The final step in the LLManager flow is to perform reflection. If the request was accepted without changes, this step is skipped. This is because we do not need to reflect on a run which the LLManager got correct. If it's submitted with edits, we call the reflection subgraph, which routes the request to one of two nodes.
If the only change was to the explanation (e.g. the final answer was correct, but the human deemed the explanation behind the request to be flawed), we call the explanation_reflection
node. This node passes the request, current reflections, original explanation, and the edited explanation to the LLM. It then prompts the LLM to reflect on why it got the correct answer, but through improper reasoning. It then generates one or more new reflections which aim to prevent the workflow from repeating this mistake.

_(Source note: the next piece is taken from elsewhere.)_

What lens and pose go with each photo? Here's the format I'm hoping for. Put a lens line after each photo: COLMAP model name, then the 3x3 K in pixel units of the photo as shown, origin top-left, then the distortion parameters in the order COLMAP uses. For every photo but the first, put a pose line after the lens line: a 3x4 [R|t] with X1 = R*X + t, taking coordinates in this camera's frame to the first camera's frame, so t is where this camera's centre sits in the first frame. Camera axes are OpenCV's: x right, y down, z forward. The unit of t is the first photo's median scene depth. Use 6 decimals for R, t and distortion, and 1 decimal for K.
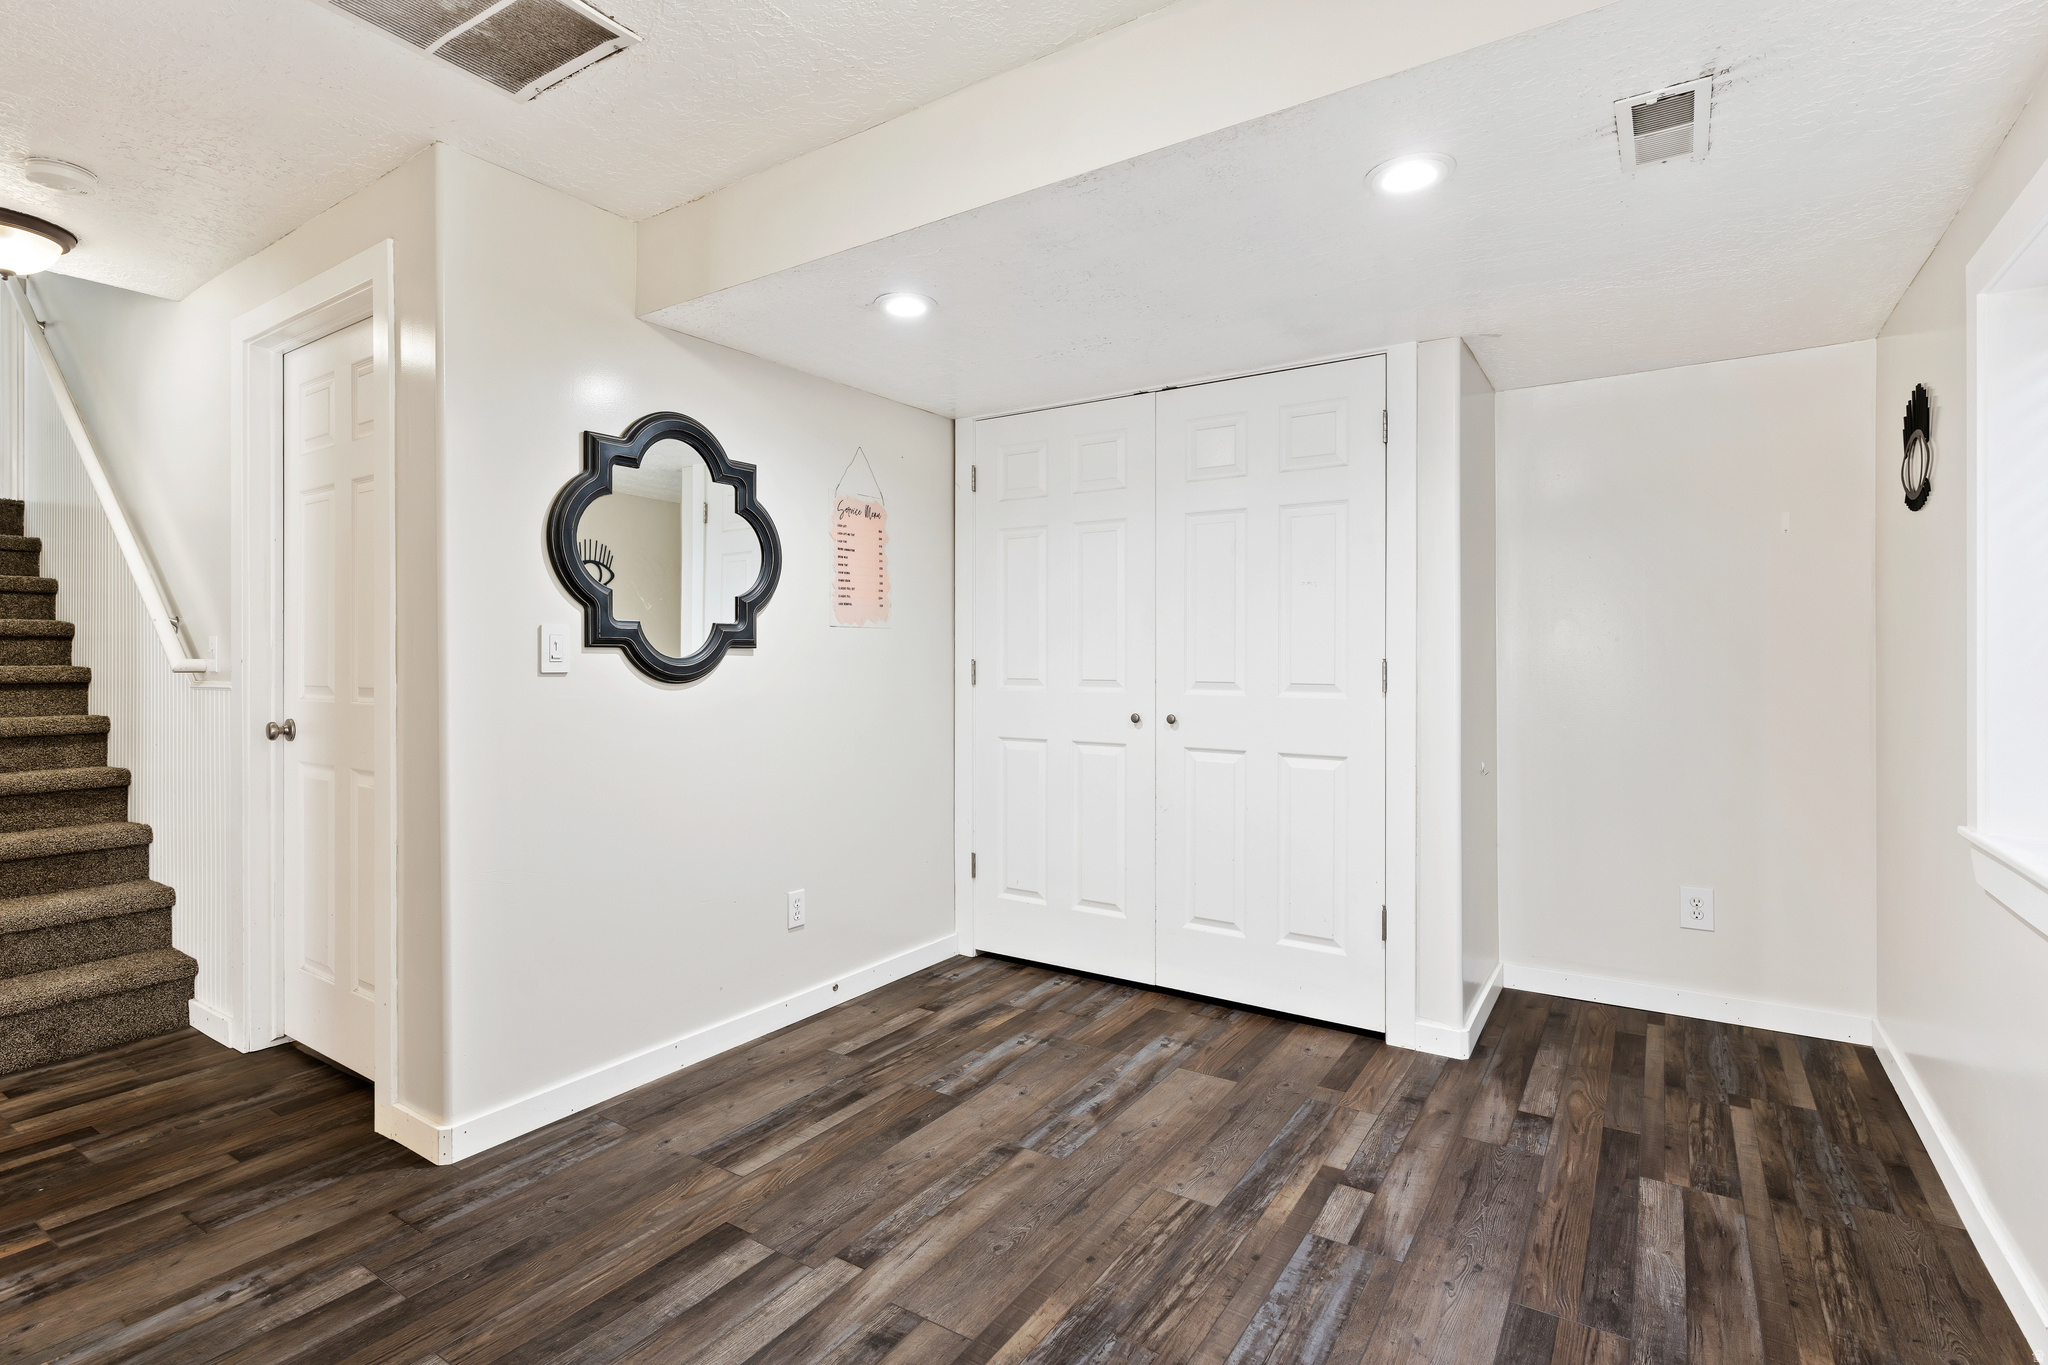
lens RADIAL K [[945.5, 0, 1031.2], [0, 945.5, 677.9], [0, 0, 1]] dist [-0.000338, 0.001440]
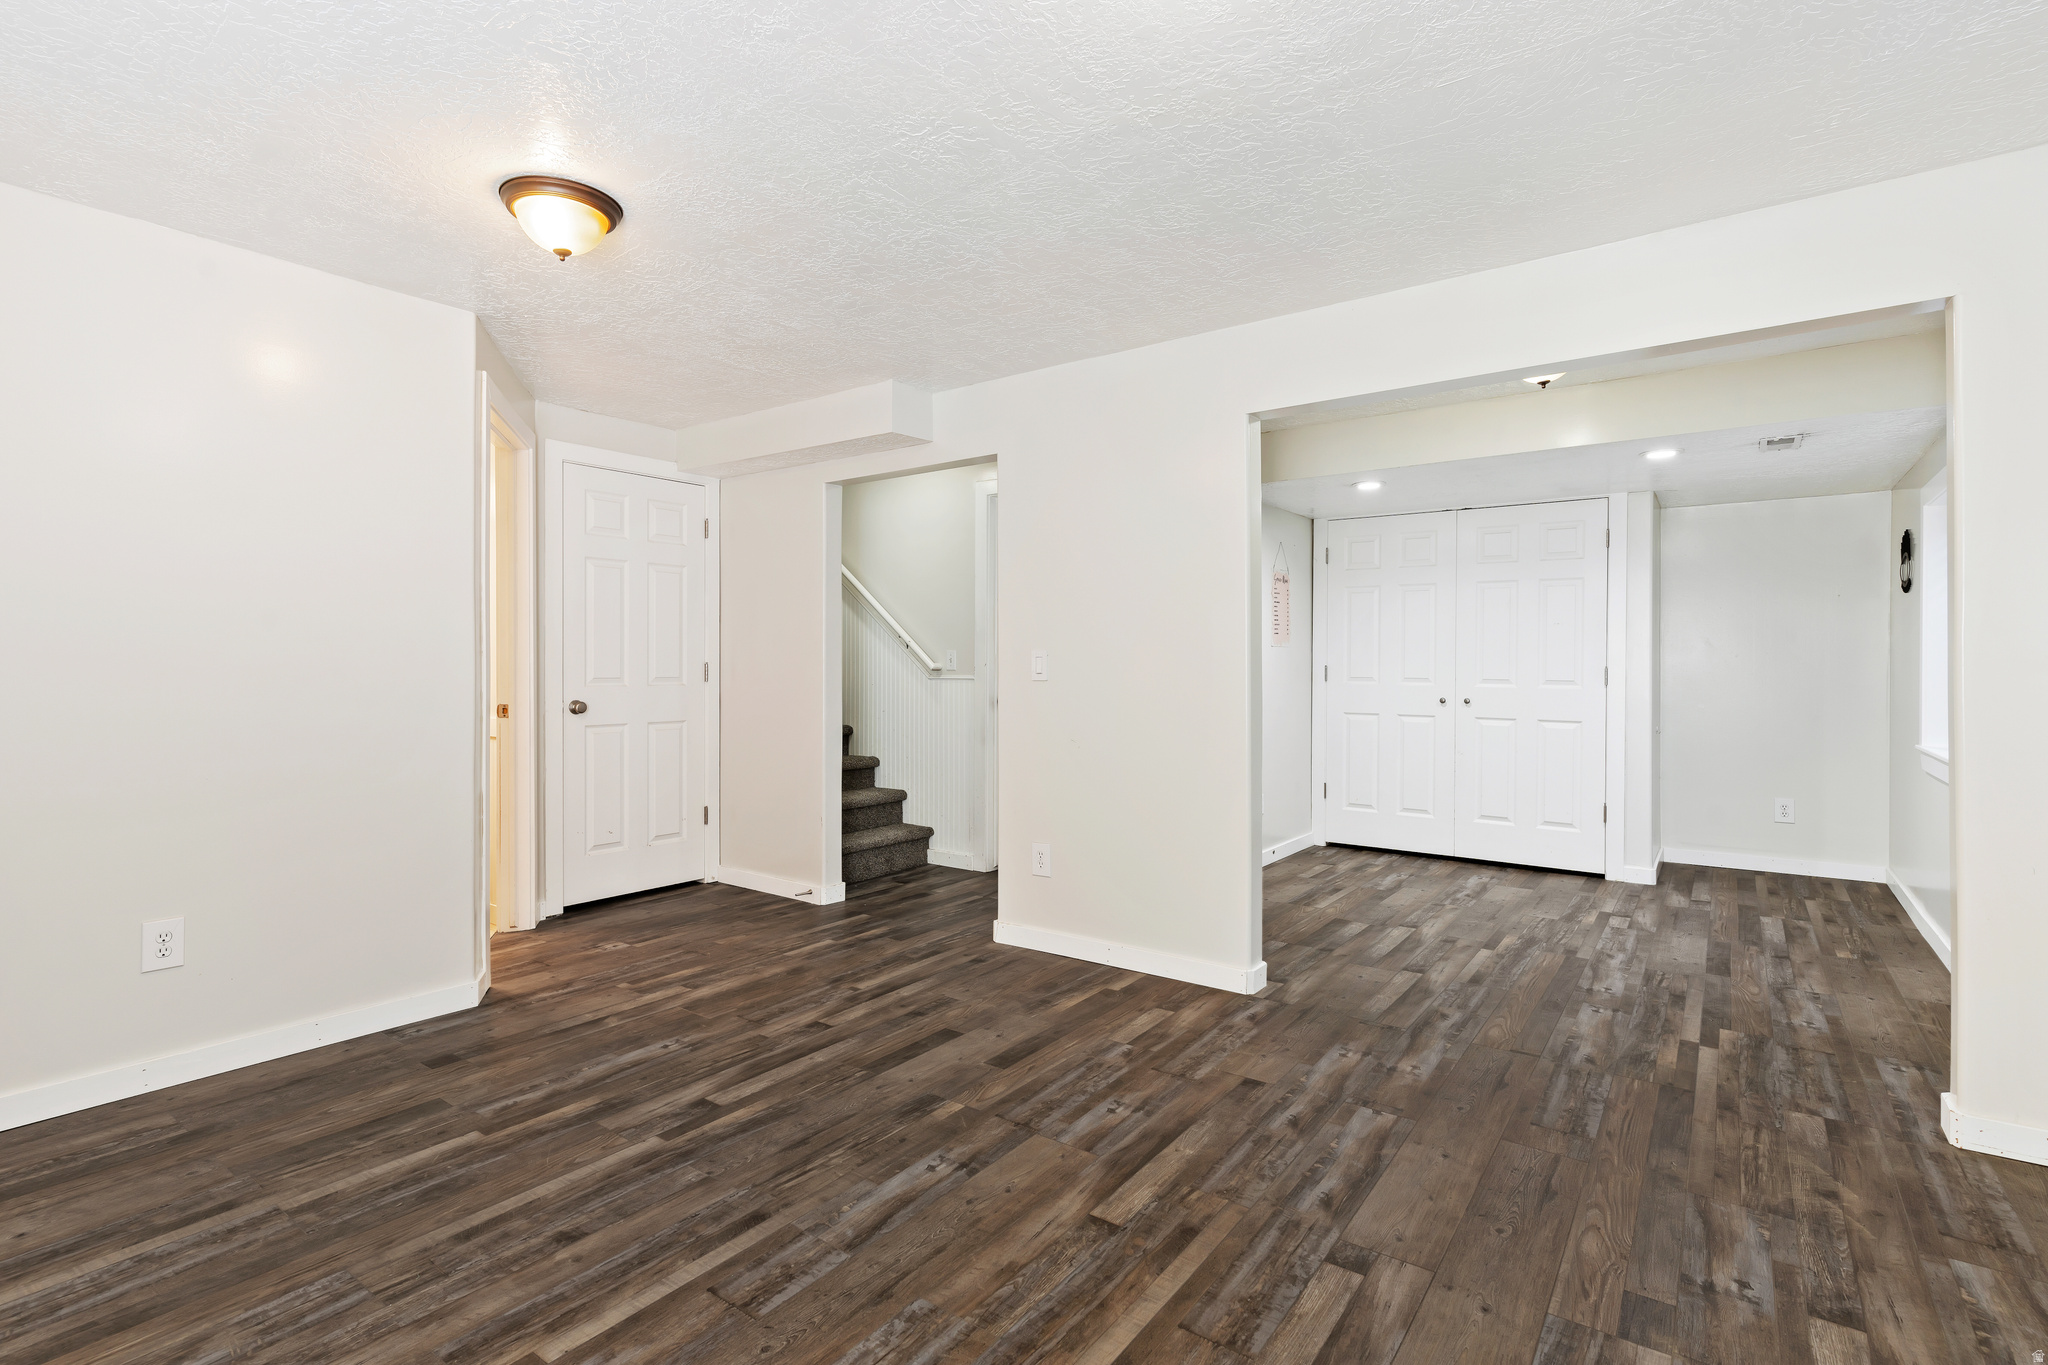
lens RADIAL K [[945.5, 0, 1017.8], [0, 945.5, 683.8], [0, 0, 1]] dist [-0.000338, 0.001440]
pose [[0.998577, 0.006376, -0.052948, -0.644837], [-0.006297, 0.999979, 0.001662, 0.016367], [0.052958, -0.001326, 0.998596, -0.853178]]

If the human edits both the final answer and explanation, we call the full_reflection
node. This is very similar to the above node, but instead of prompting the LLM to reflect on how it came to the correct explanation but via improper reasoning, we prompt the LLM to reflect on how it got the complete wrong answer. Once again, it generates at least one reflection to hopefully prevent this from happening again.
These generated reflections are then stored in the reflection store, and used in future requests to help the LLM generate better responses.

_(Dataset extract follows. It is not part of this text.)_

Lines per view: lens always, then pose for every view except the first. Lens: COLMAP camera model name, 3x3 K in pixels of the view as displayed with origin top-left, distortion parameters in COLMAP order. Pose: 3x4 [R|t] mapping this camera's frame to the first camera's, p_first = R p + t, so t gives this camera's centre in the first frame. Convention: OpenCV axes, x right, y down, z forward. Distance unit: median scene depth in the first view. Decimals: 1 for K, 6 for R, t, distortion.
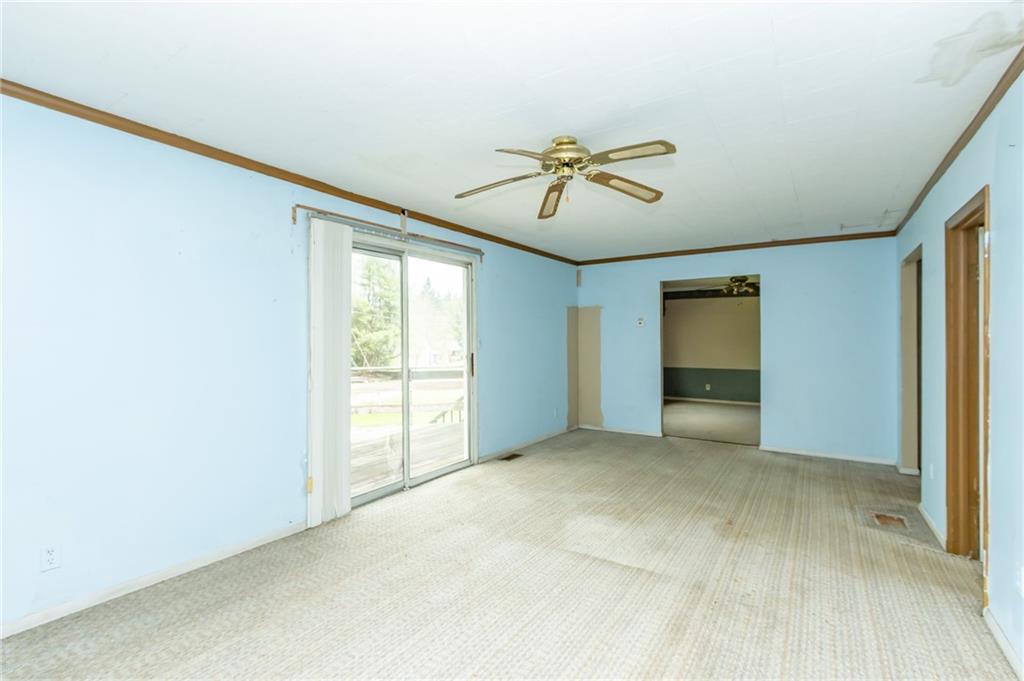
lens RADIAL K [[474.3, 0, 512.0], [0, 474.3, 340.5], [0, 0, 1]] dist [0.000214, 0.000255]
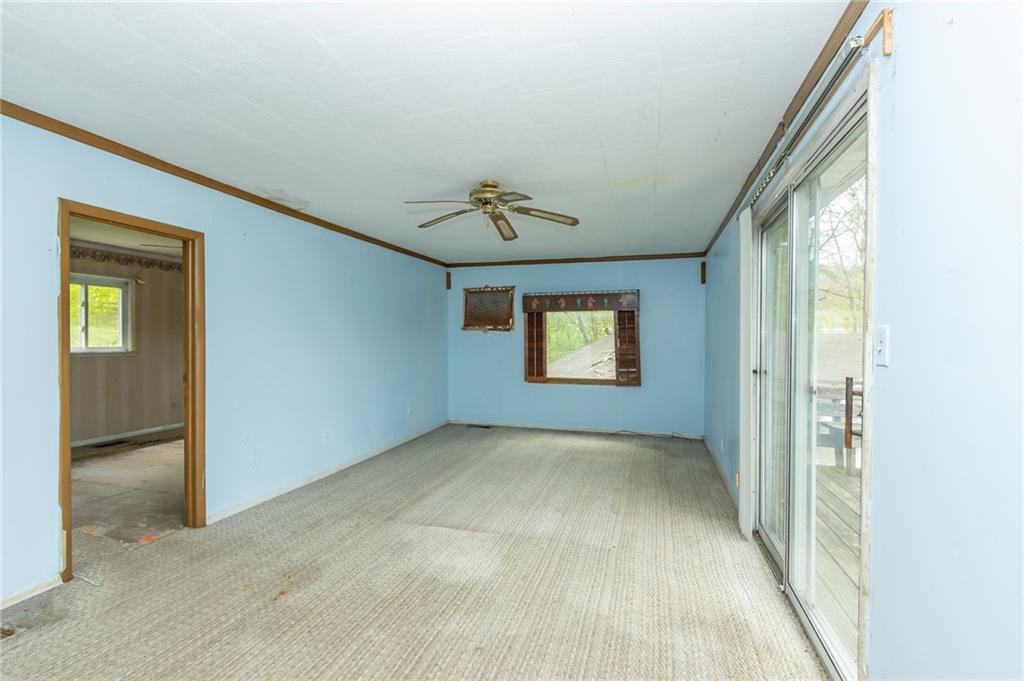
lens RADIAL K [[474.3, 0, 512.0], [0, 474.3, 340.5], [0, 0, 1]] dist [0.000214, 0.000255]
pose [[-0.959634, -0.003272, -0.281232, 0.390296], [-0.004194, 0.999988, 0.002677, -0.001214], [0.281219, 0.003749, -0.959636, 2.122931]]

The LLManager workflow is built to work for general approval requests, but it can be easily customized for more specific use cases. The two main areas you should edit to customize the workflow are:
The reasoning subgraph is the first step in the workflow, and is responsible for generating a reasoning report on whether or not to approve the request. By default, it calls a single node and generates a "reasoning report" to be used later in the final generation. You may want to expand this subgraph to change how it creates and presents the dynamic context (few-shot examples, reflections), or how it generates the reasoning report.
This is the final step in the workflow which only runs if one/both parts of the final answer (explanation or answer) was incorrect. It prompts the LLM to generate new reflections based on the incorrect answer and explanation. Editing this subgraph will allow you to have more control on how, and what reflections are generated in stored.
An example of a customization to this may be to allow the LLM to remove reflections it deems are no longer relevant, or allow it to modify existing reflections to be more accurate.